Para Chomsky, sem uma estrutura interna, um organismo não interage com o ambiente. A estrutura interna na espécie humana é invariante e é responsável não só pelas propriedades invariantes das línguas, mas também pelas variações possíveis. As línguas variam, mas a variação é restrita, porque dependem de um número limitado de Parâmetros já programados geneticamente (...)”.(KATO, 1997: 7)

Ao ter contato com o input a criança acionará o parâmetro que está de acordo com a língua que está ouvindo. Os parâmetros são, portanto particulares de cada língua. Os princípios são universais. Cabe ao lingüista descobrir quais são os princípios universais – a GU ou gramática universal, e os parâmetros particulares de cada língua. Quando concluir essa tarefa terá conhecido a capacidade lingüística inata do falante, devidamente registrada em sua genética.

O modelo de análise gerativista: explicativo (dar conta da competência)

A lingüística foi definida como uma ciência descritiva e explicativa. O estruturalismo foi visto como um modelo de análise descritivo, pois entendia que da descrição do sistema lingüístico – a língua – chega-se à compreensão de seu funcionamento, chega-se à explicação de seu funcionamento.

━━━━

_Ordem de serviço:_
Transcreva sem alterações a parte do texto sobre a teoria gerativista começando em "Ao ter contato" e terminando em "conta da competência)".

_Extrato de dados:_
━━━━

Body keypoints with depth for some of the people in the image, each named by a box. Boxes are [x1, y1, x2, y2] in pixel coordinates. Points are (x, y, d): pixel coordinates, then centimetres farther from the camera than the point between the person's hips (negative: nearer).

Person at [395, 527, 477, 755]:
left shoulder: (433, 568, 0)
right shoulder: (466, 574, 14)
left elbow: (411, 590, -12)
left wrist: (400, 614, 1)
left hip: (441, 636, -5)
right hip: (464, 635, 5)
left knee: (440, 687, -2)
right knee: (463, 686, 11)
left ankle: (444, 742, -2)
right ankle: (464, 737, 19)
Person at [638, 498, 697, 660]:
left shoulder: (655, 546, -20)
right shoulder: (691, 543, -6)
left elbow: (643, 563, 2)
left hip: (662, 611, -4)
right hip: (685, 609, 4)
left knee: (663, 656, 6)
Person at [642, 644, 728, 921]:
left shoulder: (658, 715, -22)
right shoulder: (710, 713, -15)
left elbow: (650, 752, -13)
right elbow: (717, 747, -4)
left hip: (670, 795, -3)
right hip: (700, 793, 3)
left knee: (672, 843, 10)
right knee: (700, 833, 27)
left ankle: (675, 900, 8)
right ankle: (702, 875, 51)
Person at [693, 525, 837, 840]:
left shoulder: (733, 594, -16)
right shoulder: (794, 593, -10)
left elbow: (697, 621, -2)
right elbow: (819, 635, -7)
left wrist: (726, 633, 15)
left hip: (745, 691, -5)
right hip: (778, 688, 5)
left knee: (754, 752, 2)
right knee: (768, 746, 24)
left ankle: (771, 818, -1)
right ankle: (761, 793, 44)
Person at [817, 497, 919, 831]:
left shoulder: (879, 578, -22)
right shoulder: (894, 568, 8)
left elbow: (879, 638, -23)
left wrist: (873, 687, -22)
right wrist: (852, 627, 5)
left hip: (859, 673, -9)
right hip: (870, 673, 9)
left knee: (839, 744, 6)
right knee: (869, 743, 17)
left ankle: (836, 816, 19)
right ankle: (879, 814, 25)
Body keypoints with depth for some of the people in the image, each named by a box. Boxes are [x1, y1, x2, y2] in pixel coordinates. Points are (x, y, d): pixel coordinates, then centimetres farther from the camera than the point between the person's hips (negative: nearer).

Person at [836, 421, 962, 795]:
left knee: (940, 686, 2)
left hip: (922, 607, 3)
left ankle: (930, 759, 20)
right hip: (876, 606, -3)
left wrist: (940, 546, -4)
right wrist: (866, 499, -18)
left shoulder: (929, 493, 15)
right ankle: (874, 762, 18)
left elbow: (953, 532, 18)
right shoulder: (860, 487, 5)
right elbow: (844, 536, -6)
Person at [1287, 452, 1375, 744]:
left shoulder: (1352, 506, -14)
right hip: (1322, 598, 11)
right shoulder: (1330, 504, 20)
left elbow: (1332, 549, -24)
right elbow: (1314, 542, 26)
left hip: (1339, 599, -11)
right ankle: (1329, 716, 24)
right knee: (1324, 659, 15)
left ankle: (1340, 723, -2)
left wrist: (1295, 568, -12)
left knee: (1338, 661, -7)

━━━━

_Resultado da tarefa:_
Ao ter contato com o input a criança acionará o parâmetro que está de acordo com a língua que está ouvindo. Os parâmetros são, portanto particulares de cada língua. Os princípios são universais. Cabe ao lingüista descobrir quais são os princípios universais – a GU ou gramática universal, e os parâmetros particulares de cada língua. Quando concluir essa tarefa terá conhecido a capacidade lingüística inata do falante, devidamente registrada em sua genética.

O modelo de análise gerativista: explicativo (dar conta da competência)